Moyen-Orient : une région hautement explosive

Gilbert Achcar est professeur à la faculté d’études orientales et africaines (SOAS) de l’Université de Londres. Il a publié, entre autres, deux livres sur les révolutions dans le monde arabe : en 2013, « Le Peuple veut. Une exploration radicale du soulèvement arabe » et en 2017, « Symptômes morbides. La rechute du soulèvement arabe ». Entretien réalisé le 9 février 2018.

On parle beaucoup d’une sorte de « guerre froide » entre l’Iran et l’Arabie saoudite. Comment se manifeste-t-elle concrètement ? 

Si on entend par guerre froide un antagonisme aigu, où l’Arabie saoudite et l’Iran sont en concurrence militaro-politique et se font la guerre par pays interposés sans entrer en guerre directement l’un contre l’autre, c’est bien le cas.

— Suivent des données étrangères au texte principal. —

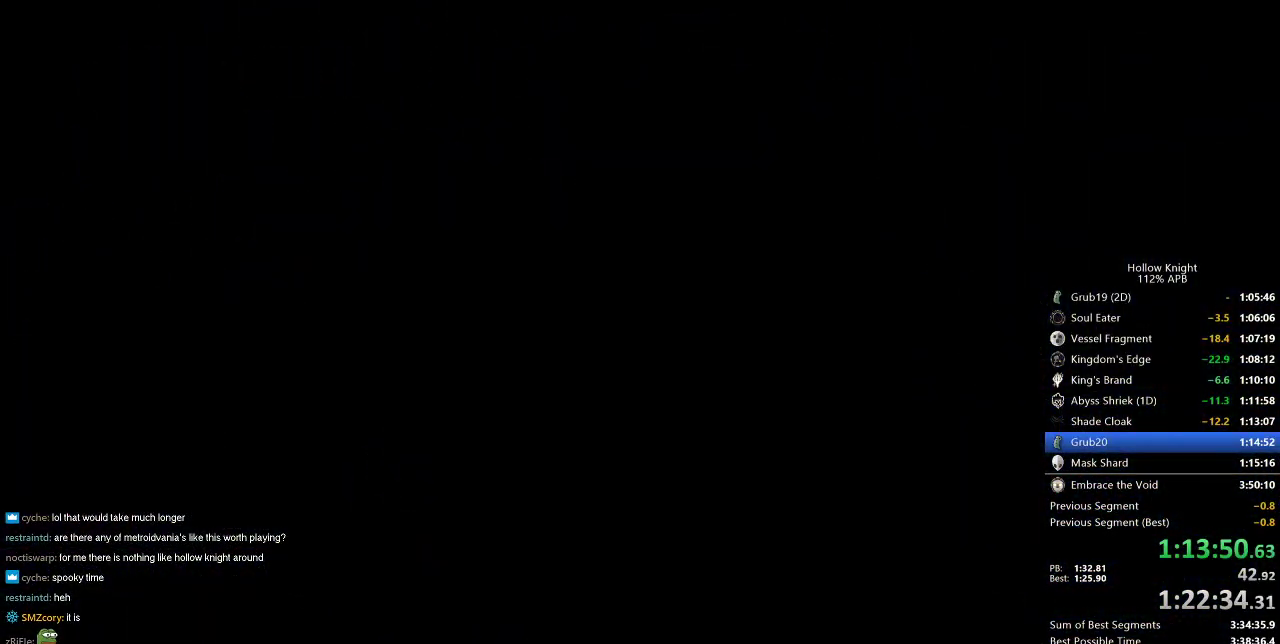
{"keys": ["left", "nail"], "events": []}
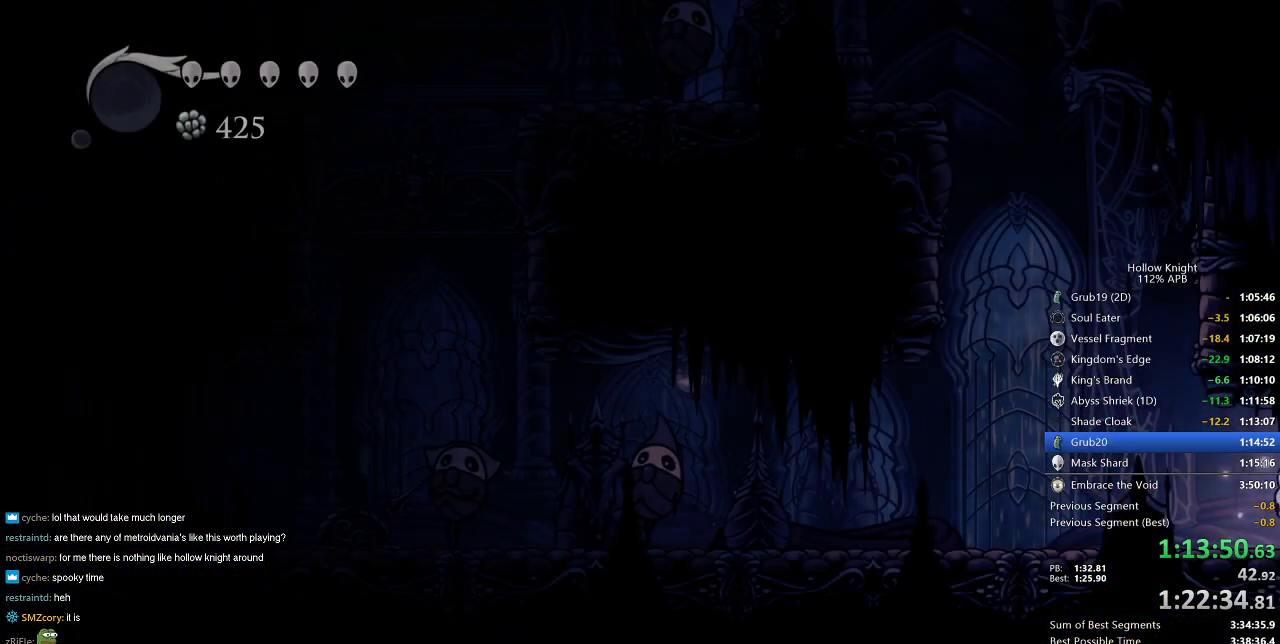
{"keys": ["left", "nail"], "events": []}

Depuis son avènement, le régime iranien issu de la « révolution islamique » de 1979, a été en hostilité permanente avec le royaume saoudien. Ce sont des régimes antithétiques sur le plan politique, bien que relevant tous deux de l’intégrisme islamique. Le royaume saoudien est lié aux Etats-Unis, tandis que la République islamique d’Iran est née du renversement d’une monarchie et est farouchement anti-américaine. Ce qui fait que cette guerre froide s’est réchauffée depuis quelque temps, c’est que l’invasion de l’Irak menée par les USA en 2003, a ouvert une boite de Pandore ; elle a donné la possibilité à l’Iran d’étendre, puis de consolider son influence en Irak, et donc de mettre le pied directement dans un pays arabe limitrophe du royaume saoudien.

Jusque-là l’Iran avait pour principal auxiliaire dans la région le Hezbollah libanais, mais cela restait un souci relativement limité pour les Saoudiens. Par contre, l’expansion de l’influence iranienne en Irak est devenue pour eux une source de grande inquiétude, qui n’a cessé depuis de se renforcer, notamment avec la nouvelle poussée de l’influence iranienne à l’occasion de ce que l’on a appelé le « printemps arabe ». L’Iran profite de la déstabilisation du Moyen-Orient arabe : d’abord celle apportée par l’invasion étatsunienne de l’Irak, puis celle causée par le « printemps arabe » quelques années plus tard. Après l’Irak, l’Iran est intervenu en Syrie à partir de 2013, au moyen d’auxiliaires régionaux mais aussi avec des Iraniens sur le terrain. Puis ce fut le tour du Yémen, où les Houthis sont soutenus par Téhéran, même si le rôle militaire iranien reste limité dans ce pays en comparaison de l’Irak et de la Syrie.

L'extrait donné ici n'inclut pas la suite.